Starting at the first line of the records and ending at the line that contains "come up to the", put those lines into a JSON list of strings, one string per line and with blank lines omitted.
(MATERIAL FOR THE TASK begins)
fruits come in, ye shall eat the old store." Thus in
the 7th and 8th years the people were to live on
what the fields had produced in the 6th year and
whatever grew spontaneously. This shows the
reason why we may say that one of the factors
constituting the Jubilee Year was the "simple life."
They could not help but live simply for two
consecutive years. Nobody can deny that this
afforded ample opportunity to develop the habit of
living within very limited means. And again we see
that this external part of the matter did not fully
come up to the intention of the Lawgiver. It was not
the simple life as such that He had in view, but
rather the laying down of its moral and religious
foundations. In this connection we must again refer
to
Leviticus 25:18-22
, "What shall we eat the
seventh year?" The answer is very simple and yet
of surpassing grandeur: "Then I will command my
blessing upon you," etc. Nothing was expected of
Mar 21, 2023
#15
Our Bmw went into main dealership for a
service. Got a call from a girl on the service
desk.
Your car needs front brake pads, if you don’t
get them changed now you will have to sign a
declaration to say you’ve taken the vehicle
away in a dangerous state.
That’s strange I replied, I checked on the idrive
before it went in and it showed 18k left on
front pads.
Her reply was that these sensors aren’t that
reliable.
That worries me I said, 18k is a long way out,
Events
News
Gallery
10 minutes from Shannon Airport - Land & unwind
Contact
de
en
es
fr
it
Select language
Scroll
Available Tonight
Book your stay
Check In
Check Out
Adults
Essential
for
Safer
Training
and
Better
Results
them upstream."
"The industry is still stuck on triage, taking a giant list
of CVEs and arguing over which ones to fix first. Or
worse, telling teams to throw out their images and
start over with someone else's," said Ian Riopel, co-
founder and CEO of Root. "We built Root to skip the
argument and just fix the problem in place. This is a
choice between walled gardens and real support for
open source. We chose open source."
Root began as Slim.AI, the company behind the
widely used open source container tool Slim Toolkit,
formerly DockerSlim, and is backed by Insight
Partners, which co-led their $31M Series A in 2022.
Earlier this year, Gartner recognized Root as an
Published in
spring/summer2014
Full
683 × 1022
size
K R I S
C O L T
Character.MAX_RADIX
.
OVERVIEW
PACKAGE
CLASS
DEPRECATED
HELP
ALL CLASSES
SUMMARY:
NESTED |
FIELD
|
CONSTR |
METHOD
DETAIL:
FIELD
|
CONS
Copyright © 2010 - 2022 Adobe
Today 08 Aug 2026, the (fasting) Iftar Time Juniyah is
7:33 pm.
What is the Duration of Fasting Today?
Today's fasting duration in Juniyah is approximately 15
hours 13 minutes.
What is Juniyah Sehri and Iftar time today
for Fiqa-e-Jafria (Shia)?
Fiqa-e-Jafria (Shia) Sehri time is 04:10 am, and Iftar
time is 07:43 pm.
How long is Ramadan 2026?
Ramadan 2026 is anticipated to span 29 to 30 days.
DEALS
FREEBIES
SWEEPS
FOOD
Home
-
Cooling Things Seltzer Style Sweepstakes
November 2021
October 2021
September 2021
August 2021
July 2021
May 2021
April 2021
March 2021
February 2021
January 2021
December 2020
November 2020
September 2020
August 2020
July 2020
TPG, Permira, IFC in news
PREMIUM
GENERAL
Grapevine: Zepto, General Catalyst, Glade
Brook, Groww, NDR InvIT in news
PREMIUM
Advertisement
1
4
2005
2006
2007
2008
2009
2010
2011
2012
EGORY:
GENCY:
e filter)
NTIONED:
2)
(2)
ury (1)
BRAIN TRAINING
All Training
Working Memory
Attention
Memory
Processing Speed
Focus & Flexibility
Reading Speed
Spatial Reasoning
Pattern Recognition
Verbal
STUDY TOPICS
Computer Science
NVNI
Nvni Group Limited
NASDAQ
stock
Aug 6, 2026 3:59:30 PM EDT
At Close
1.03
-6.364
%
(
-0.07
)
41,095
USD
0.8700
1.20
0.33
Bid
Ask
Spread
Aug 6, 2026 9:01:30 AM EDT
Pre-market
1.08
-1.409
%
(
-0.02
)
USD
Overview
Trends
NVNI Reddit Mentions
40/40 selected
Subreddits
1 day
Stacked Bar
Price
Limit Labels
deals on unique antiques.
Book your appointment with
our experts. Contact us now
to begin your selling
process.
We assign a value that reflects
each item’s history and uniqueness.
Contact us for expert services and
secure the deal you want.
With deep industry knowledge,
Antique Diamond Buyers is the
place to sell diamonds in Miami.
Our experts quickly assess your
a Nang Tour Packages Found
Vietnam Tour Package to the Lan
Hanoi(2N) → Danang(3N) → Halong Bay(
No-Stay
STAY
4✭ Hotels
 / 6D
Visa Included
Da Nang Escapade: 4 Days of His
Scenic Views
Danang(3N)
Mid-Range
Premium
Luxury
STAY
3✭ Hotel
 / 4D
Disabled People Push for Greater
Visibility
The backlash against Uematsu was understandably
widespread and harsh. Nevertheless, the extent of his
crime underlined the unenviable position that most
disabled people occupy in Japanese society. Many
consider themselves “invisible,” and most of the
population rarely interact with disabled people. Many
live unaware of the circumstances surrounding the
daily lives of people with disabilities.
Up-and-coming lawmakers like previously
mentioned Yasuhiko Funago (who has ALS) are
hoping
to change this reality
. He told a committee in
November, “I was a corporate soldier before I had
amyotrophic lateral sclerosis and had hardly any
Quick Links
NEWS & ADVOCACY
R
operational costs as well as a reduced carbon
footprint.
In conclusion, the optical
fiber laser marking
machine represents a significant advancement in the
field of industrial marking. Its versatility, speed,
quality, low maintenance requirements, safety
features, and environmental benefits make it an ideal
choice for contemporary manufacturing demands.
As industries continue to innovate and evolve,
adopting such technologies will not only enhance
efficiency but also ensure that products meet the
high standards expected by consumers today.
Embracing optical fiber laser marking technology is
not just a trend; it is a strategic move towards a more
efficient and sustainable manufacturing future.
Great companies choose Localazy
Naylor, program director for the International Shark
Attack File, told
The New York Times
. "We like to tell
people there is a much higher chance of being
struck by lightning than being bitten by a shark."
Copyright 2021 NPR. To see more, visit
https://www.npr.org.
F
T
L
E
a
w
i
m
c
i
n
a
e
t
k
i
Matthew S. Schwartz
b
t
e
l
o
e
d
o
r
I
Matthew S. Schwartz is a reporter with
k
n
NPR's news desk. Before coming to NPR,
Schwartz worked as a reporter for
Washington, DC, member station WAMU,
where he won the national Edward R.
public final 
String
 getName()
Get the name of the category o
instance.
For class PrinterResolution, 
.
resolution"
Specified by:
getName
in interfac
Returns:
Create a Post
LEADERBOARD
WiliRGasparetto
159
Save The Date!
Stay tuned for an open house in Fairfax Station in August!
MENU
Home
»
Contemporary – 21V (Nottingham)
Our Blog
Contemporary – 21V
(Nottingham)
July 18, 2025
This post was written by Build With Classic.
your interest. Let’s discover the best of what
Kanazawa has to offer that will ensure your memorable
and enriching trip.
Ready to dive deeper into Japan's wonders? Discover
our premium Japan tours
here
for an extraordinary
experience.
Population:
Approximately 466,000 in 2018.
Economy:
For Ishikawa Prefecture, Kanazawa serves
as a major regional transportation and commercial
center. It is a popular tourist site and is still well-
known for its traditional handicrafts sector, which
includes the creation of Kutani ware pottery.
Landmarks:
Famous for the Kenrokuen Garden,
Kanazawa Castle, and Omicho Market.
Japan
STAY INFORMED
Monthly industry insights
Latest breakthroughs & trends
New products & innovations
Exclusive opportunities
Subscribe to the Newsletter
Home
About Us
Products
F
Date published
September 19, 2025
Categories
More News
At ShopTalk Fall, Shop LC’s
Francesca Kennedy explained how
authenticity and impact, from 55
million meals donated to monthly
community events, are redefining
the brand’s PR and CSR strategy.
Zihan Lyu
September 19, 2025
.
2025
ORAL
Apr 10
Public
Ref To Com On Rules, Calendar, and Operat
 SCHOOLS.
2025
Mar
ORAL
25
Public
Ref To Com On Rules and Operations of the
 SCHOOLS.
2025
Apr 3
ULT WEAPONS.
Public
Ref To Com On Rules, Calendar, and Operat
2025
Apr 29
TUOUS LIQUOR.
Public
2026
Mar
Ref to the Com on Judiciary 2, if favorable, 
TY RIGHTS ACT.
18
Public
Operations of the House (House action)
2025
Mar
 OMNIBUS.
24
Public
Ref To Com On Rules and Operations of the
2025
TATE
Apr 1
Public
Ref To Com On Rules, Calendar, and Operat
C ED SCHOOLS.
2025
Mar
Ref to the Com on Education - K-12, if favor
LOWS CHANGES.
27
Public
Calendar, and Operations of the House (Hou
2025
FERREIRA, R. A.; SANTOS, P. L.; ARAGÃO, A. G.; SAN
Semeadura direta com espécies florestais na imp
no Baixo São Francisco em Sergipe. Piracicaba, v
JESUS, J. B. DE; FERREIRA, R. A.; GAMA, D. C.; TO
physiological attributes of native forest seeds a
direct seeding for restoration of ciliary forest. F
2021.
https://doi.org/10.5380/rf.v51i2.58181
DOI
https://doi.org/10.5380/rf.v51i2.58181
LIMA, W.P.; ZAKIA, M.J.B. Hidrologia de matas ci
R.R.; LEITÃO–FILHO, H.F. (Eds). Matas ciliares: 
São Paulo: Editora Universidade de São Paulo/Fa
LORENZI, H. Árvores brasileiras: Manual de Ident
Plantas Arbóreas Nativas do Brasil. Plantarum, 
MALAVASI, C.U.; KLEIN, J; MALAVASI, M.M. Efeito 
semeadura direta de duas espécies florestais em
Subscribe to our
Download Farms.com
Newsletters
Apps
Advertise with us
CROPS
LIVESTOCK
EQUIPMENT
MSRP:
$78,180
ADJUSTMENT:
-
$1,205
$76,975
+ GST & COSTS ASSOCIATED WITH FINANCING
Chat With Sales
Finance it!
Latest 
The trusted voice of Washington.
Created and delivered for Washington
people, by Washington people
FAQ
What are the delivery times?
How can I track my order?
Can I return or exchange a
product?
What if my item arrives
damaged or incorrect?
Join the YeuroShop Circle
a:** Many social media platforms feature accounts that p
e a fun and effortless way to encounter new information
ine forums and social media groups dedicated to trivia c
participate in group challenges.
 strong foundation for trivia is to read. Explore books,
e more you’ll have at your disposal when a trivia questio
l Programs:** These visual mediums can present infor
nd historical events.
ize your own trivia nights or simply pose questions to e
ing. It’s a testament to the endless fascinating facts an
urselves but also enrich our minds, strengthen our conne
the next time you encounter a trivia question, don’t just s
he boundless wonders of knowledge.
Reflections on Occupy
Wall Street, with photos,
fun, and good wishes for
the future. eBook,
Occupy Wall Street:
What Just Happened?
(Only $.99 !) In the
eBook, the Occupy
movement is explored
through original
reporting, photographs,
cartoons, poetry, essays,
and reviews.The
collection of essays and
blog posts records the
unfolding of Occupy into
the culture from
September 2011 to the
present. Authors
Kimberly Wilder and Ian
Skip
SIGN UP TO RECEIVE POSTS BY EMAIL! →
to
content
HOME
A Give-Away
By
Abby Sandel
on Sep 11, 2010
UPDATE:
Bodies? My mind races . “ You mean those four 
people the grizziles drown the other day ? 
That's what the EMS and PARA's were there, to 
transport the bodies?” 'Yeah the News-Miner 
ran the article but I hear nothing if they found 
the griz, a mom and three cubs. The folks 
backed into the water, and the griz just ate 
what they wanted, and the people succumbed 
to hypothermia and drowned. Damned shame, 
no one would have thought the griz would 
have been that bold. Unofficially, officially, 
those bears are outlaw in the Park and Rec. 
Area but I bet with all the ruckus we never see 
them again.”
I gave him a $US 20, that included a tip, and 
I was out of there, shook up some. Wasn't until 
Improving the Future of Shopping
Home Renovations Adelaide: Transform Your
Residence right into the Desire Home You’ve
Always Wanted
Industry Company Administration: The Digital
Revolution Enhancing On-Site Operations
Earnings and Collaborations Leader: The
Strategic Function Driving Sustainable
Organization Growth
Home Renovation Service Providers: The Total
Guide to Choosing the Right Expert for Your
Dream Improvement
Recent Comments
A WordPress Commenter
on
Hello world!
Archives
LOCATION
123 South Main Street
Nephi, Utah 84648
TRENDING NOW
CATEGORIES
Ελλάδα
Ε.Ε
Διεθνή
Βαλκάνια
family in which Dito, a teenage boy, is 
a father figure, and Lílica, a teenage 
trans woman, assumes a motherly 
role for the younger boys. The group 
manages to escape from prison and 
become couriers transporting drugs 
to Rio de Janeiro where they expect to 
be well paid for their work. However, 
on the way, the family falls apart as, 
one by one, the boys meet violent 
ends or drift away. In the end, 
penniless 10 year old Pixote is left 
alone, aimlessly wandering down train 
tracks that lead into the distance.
(MATERIAL FOR THE TASK ends)
ANSWER AREA =
[
  "fruits come in, ye shall eat the old store.\" Thus in",
  "the 7th and 8th years the people were to live on",
  "what the fields had produced in the 6th year and",
  "whatever grew spontaneously. This shows the",
  "reason why we may say that one of the factors",
  "constituting the Jubilee Year was the \"simple life.\"",
  "They could not help but live simply for two",
  "consecutive years. Nobody can deny that this",
  "afforded ample opportunity to develop the habit of",
  "living within very limited means. And again we see",
  "that this external part of the matter did not fully",
  "come up to the intention of the Lawgiver. It was not"
]